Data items
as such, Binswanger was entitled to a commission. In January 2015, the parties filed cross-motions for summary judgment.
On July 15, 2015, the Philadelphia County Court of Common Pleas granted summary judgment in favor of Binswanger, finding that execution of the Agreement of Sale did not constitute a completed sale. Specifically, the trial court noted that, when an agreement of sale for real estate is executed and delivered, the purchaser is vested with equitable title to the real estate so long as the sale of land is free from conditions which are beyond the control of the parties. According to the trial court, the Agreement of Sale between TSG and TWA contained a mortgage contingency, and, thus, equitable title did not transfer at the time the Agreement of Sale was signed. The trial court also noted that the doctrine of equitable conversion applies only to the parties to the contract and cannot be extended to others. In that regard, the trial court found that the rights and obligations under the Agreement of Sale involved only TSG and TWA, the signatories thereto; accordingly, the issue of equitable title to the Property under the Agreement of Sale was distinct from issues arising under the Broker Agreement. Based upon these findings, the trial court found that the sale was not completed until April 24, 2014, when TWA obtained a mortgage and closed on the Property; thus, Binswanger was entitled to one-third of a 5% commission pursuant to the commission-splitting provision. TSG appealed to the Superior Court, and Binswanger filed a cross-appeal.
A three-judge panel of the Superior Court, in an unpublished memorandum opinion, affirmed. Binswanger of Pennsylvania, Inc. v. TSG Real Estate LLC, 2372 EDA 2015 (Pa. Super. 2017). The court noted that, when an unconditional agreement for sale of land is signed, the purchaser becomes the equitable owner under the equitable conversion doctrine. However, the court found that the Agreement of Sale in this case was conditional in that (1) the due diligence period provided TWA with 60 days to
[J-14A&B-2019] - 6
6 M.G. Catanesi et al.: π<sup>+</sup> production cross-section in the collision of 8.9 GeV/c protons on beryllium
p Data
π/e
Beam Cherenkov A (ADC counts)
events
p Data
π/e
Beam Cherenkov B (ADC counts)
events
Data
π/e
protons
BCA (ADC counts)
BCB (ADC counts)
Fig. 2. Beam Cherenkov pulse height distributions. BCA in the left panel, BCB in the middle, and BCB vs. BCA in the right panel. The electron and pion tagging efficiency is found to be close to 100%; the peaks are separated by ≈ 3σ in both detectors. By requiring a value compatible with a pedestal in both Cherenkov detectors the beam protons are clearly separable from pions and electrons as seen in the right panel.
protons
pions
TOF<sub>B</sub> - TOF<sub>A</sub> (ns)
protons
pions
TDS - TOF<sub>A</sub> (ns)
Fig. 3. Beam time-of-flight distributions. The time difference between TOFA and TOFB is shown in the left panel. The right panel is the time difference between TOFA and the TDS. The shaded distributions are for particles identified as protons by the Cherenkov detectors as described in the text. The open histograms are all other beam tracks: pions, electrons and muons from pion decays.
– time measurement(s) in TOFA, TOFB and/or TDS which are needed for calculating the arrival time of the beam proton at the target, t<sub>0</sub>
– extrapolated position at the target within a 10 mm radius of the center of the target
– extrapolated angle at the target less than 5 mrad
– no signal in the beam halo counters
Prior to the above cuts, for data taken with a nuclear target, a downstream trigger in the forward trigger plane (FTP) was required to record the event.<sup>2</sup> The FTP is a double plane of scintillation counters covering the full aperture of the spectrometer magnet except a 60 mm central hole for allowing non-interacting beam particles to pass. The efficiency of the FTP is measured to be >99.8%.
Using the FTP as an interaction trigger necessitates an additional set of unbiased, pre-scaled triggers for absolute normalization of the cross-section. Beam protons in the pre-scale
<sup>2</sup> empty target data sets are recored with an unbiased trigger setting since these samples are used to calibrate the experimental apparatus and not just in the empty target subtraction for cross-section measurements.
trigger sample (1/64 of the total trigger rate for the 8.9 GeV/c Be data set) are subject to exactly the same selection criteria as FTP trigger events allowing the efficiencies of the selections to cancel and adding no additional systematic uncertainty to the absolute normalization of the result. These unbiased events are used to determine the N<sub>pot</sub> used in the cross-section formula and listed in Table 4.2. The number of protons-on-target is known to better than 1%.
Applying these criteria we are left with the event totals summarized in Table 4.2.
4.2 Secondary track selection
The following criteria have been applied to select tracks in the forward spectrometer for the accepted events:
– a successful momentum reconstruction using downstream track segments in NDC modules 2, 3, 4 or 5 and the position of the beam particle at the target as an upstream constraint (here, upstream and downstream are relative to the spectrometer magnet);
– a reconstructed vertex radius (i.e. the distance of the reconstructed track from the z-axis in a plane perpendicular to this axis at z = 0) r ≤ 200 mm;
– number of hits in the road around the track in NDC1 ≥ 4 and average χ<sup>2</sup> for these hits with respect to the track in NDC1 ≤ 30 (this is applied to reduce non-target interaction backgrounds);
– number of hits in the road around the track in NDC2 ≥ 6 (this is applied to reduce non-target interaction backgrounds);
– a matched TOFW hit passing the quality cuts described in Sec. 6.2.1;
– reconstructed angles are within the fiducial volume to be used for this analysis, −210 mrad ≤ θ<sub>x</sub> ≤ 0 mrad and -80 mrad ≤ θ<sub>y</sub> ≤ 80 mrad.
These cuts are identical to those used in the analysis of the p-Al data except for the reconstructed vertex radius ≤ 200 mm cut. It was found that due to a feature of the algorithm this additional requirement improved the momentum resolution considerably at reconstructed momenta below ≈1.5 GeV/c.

YOUR OBJECTIVE: What you should do is return the records above exactly, leaving nothing out.

ANSWER SECTION:
as such, Binswanger was entitled to a commission. In January 2015, the parties filed cross-motions for summary judgment.
On July 15, 2015, the Philadelphia County Court of Common Pleas granted summary judgment in favor of Binswanger, finding that execution of the Agreement of Sale did not constitute a completed sale. Specifically, the trial court noted that, when an agreement of sale for real estate is executed and delivered, the purchaser is vested with equitable title to the real estate so long as the sale of land is free from conditions which are beyond the control of the parties. According to the trial court, the Agreement of Sale between TSG and TWA contained a mortgage contingency, and, thus, equitable title did not transfer at the time the Agreement of Sale was signed. The trial court also noted that the doctrine of equitable conversion applies only to the parties to the contract and cannot be extended to others. In that regard, the trial court found that the rights and obligations under the Agreement of Sale involved only TSG and TWA, the signatories thereto; accordingly, the issue of equitable title to the Property under the Agreement of Sale was distinct from issues arising under the Broker Agreement. Based upon these findings, the trial court found that the sale was not completed until April 24, 2014, when TWA obtained a mortgage and closed on the Property; thus, Binswanger was entitled to one-third of a 5% commission pursuant to the commission-splitting provision. TSG appealed to the Superior Court, and Binswanger filed a cross-appeal.
A three-judge panel of the Superior Court, in an unpublished memorandum opinion, affirmed. Binswanger of Pennsylvania, Inc. v. TSG Real Estate LLC, 2372 EDA 2015 (Pa. Super. 2017). The court noted that, when an unconditional agreement for sale of land is signed, the purchaser becomes the equitable owner under the equitable conversion doctrine. However, the court found that the Agreement of Sale in this case was conditional in that (1) the due diligence period provided TWA with 60 days to
[J-14A&B-2019] - 6
6 M.G. Catanesi et al.: π<sup>+</sup> production cross-section in the collision of 8.9 GeV/c protons on beryllium
p Data
π/e
Beam Cherenkov A (ADC counts)
events
p Data
π/e
Beam Cherenkov B (ADC counts)
events
Data
π/e
protons
BCA (ADC counts)
BCB (ADC counts)
Fig. 2. Beam Cherenkov pulse height distributions. BCA in the left panel, BCB in the middle, and BCB vs. BCA in the right panel. The electron and pion tagging efficiency is found to be close to 100%; the peaks are separated by ≈ 3σ in both detectors. By requiring a value compatible with a pedestal in both Cherenkov detectors the beam protons are clearly separable from pions and electrons as seen in the right panel.
protons
pions
TOF<sub>B</sub> - TOF<sub>A</sub> (ns)
protons
pions
TDS - TOF<sub>A</sub> (ns)
Fig. 3. Beam time-of-flight distributions. The time difference between TOFA and TOFB is shown in the left panel. The right panel is the time difference between TOFA and the TDS. The shaded distributions are for particles identified as protons by the Cherenkov detectors as described in the text. The open histograms are all other beam tracks: pions, electrons and muons from pion decays.
– time measurement(s) in TOFA, TOFB and/or TDS which are needed for calculating the arrival time of the beam proton at the target, t<sub>0</sub>
– extrapolated position at the target within a 10 mm radius of the center of the target
– extrapolated angle at the target less than 5 mrad
– no signal in the beam halo counters
Prior to the above cuts, for data taken with a nuclear target, a downstream trigger in the forward trigger plane (FTP) was required to record the event.<sup>2</sup> The FTP is a double plane of scintillation counters covering the full aperture of the spectrometer magnet except a 60 mm central hole for allowing non-interacting beam particles to pass. The efficiency of the FTP is measured to be >99.8%.
Using the FTP as an interaction trigger necessitates an additional set of unbiased, pre-scaled triggers for absolute normalization of the cross-section. Beam protons in the pre-scale
<sup>2</sup> empty target data sets are recored with an unbiased trigger setting since these samples are used to calibrate the experimental apparatus and not just in the empty target subtraction for cross-section measurements.
trigger sample (1/64 of the total trigger rate for the 8.9 GeV/c Be data set) are subject to exactly the same selection criteria as FTP trigger events allowing the efficiencies of the selections to cancel and adding no additional systematic uncertainty to the absolute normalization of the result. These unbiased events are used to determine the N<sub>pot</sub> used in the cross-section formula and listed in Table 4.2. The number of protons-on-target is known to better than 1%.
Applying these criteria we are left with the event totals summarized in Table 4.2.
4.2 Secondary track selection
The following criteria have been applied to select tracks in the forward spectrometer for the accepted events:
– a successful momentum reconstruction using downstream track segments in NDC modules 2, 3, 4 or 5 and the position of the beam particle at the target as an upstream constraint (here, upstream and downstream are relative to the spectrometer magnet);
– a reconstructed vertex radius (i.e. the distance of the reconstructed track from the z-axis in a plane perpendicular to this axis at z = 0) r ≤ 200 mm;
– number of hits in the road around the track in NDC1 ≥ 4 and average χ<sup>2</sup> for these hits with respect to the track in NDC1 ≤ 30 (this is applied to reduce non-target interaction backgrounds);
– number of hits in the road around the track in NDC2 ≥ 6 (this is applied to reduce non-target interaction backgrounds);
– a matched TOFW hit passing the quality cuts described in Sec. 6.2.1;
– reconstructed angles are within the fiducial volume to be used for this analysis, −210 mrad ≤ θ<sub>x</sub> ≤ 0 mrad and -80 mrad ≤ θ<sub>y</sub> ≤ 80 mrad.
These cuts are identical to those used in the analysis of the p-Al data except for the reconstructed vertex radius ≤ 200 mm cut. It was found that due to a feature of the algorithm this additional requirement improved the momentum resolution considerably at reconstructed momenta below ≈1.5 GeV/c.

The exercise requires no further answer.